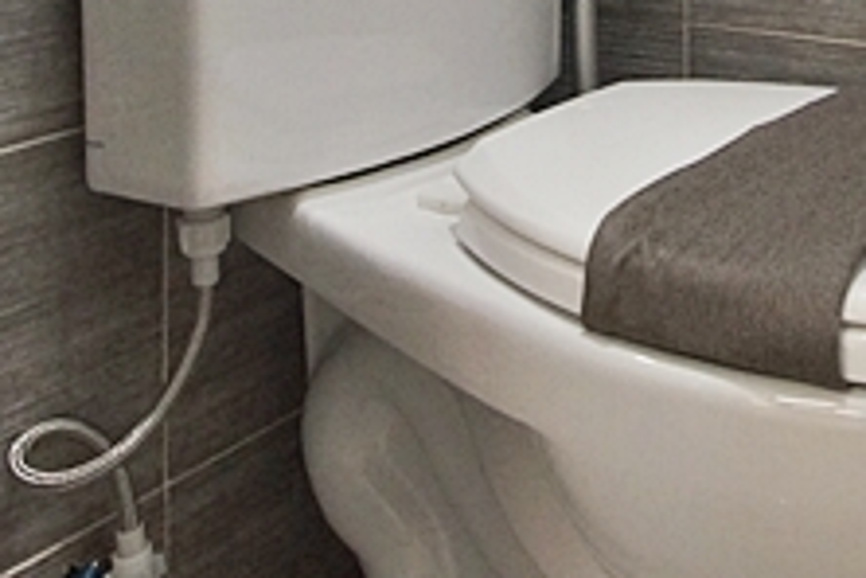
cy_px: -293
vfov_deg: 21.1
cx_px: 710
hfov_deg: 35.5
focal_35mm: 54
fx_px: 1299
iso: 1600
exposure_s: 1/30
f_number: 9
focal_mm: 10
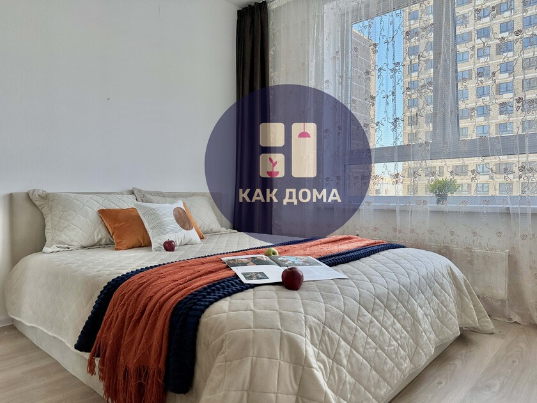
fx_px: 372
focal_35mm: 24
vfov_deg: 56.8
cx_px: 268
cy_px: 202
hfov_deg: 71.6
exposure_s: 1/489
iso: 80
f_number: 1.78
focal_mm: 6.86
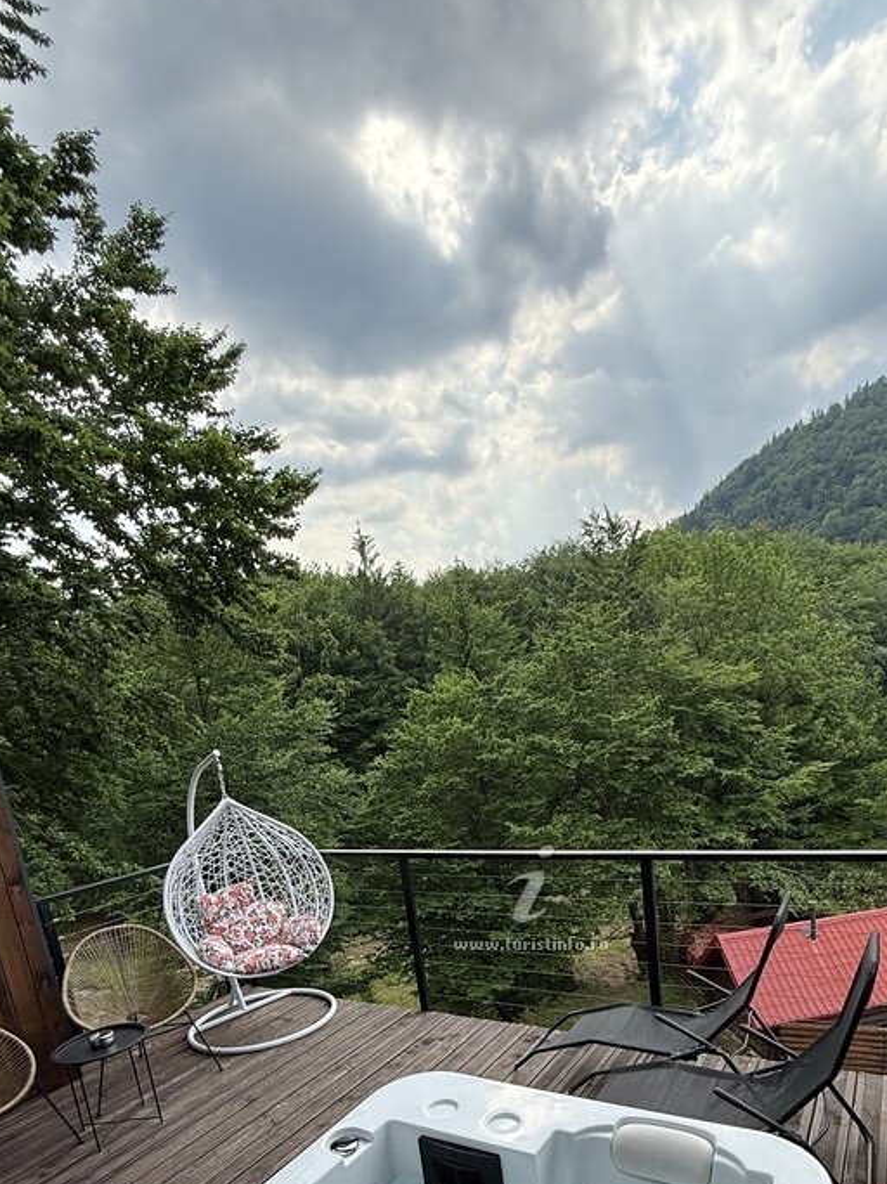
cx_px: 499
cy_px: 863
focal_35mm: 21
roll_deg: +6.9
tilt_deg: -11.6
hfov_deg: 63.2
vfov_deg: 74.3
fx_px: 718
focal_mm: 2.22
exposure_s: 1/760
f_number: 2.2
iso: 64
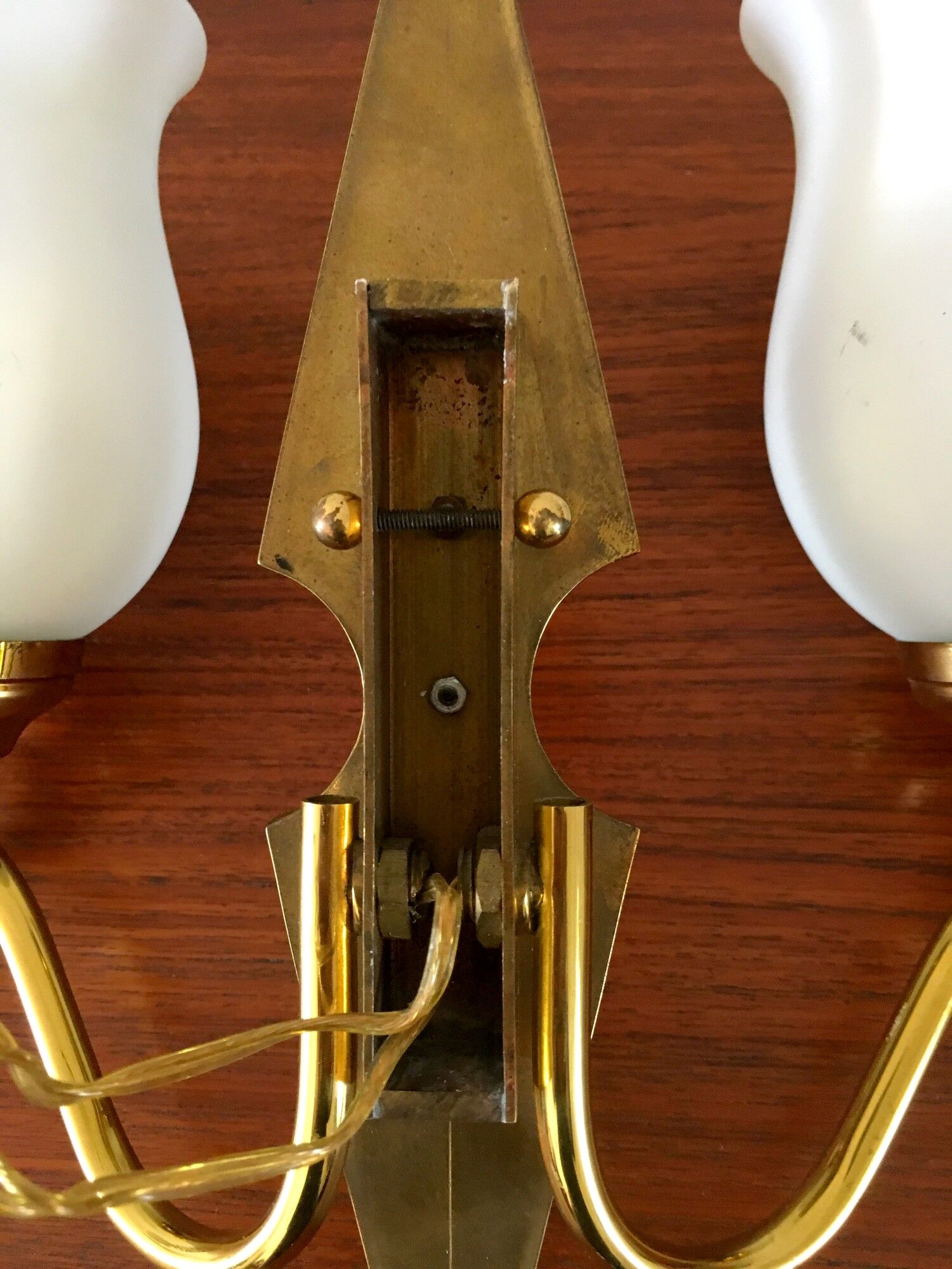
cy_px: 634
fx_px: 1063
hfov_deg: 48.2
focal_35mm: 29
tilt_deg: -72.0
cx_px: 476
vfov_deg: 61.7
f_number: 2.2
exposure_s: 1/25
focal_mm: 4.15
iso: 200
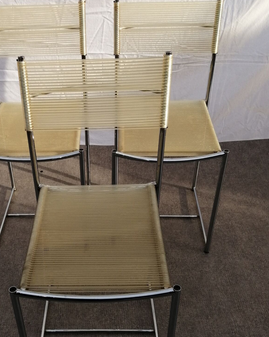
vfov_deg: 46.3
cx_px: 97
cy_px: 218
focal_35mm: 39
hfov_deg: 37.9
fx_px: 388
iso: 50
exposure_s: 1/762
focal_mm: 3.46
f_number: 1.8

◆ ◆ ◆

TASK DIRECTIONS |
Using the data above, print every line exactly, omitting pictures.

PROBLEM SOLUTION |
cy_px: -293
vfov_deg: 21.1
cx_px: 710
hfov_deg: 35.5
focal_35mm: 54
fx_px: 1299
iso: 1600
exposure_s: 1/30
f_number: 9
focal_mm: 10
fx_px: 372
focal_35mm: 24
vfov_deg: 56.8
cx_px: 268
cy_px: 202
hfov_deg: 71.6
exposure_s: 1/489
iso: 80
f_number: 1.78
focal_mm: 6.86
cx_px: 499
cy_px: 863
focal_35mm: 21
roll_deg: +6.9
tilt_deg: -11.6
hfov_deg: 63.2
vfov_deg: 74.3
fx_px: 718
focal_mm: 2.22
exposure_s: 1/760
f_number: 2.2
iso: 64
cy_px: 634
fx_px: 1063
hfov_deg: 48.2
focal_35mm: 29
tilt_deg: -72.0
cx_px: 476
vfov_deg: 61.7
f_number: 2.2
exposure_s: 1/25
focal_mm: 4.15
iso: 200
vfov_deg: 46.3
cx_px: 97
cy_px: 218
focal_35mm: 39
hfov_deg: 37.9
fx_px: 388
iso: 50
exposure_s: 1/762
focal_mm: 3.46
f_number: 1.8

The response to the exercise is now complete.